An excellent introduction to Visual C++

At first I began reviewing this book as I studied it but scrapped that review as being far too lengthy - I had detailed some of the bugs that I had found in both the book's code and the book's website's downloadable code. Yes, there are some bugs and I did have a certain amount of trouble running some of the days code.

Nevertheless, the book does seem to have some merit: It is, for the most part, clearly written and, for an introductory text, the example programs seem very ambitious, and thus interesting and almost useful in their own right, something that is rare in many introductory texts.

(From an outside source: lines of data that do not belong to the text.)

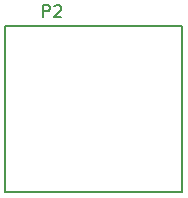
<source format=gbr>
G04 #@! TF.FileFunction,Legend,Top*
%FSLAX46Y46*%
G04 Gerber Fmt 4.6, Leading zero omitted, Abs format (unit mm)*
G04 Created by KiCad (PCBNEW 0.201508300901+6132~28~ubuntu15.04.1-product) date Thu 03 Sep 2015 23:07:28 CEST*
%MOMM*%
G01*
G04 APERTURE LIST*
%ADD10C,0.100000*%
%ADD11C,0.150000*%
G04 APERTURE END LIST*
D10*
D11*
X159550960Y-103858480D02*
X159550960Y-117955480D01*
X144564960Y-117955480D02*
X144564960Y-103858480D01*
X159550960Y-103858480D02*
X144564960Y-103858480D01*
X159550960Y-117955480D02*
X144564960Y-117955480D01*
X147763005Y-103105981D02*
X147763005Y-102105981D01*
X148143958Y-102105981D01*
X148239196Y-102153600D01*
X148286815Y-102201219D01*
X148334434Y-102296457D01*
X148334434Y-102439314D01*
X148286815Y-102534552D01*
X148239196Y-102582171D01*
X148143958Y-102629790D01*
X147763005Y-102629790D01*
X148715386Y-102201219D02*
X148763005Y-102153600D01*
X148858243Y-102105981D01*
X149096339Y-102105981D01*
X149191577Y-102153600D01*
X149239196Y-102201219D01*
X149286815Y-102296457D01*
X149286815Y-102391695D01*
X149239196Y-102534552D01*
X148667767Y-103105981D01*
X149286815Y-103105981D01*
M02*

</source>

The author seems to be a very good C++ programmer and the presentation is very clear and concise - it just seems that the book may have been written and finished in haste, hence the (fairly "minor") errors and bugs that appear. Additionally, the downloadable source code does not always match that of the book making the programming somewhat confusing at times.Additionally, there are some lines that are in the book but commented out in the source code - apparently they had to be for the code to compile correctly.

A better introductory book on MFC is Herb Schildt's MFC Programming From the Ground Up, 2nd edition,also written for Visual C++ version 6. Schildt's book is bug free and as an introductory text it does not use the Visual C++ AppWizard and
Document/View architecture until the final chapters, thus truly teaching MFC fundamentals without the confusion inherent in the AppWizard and Document/View code.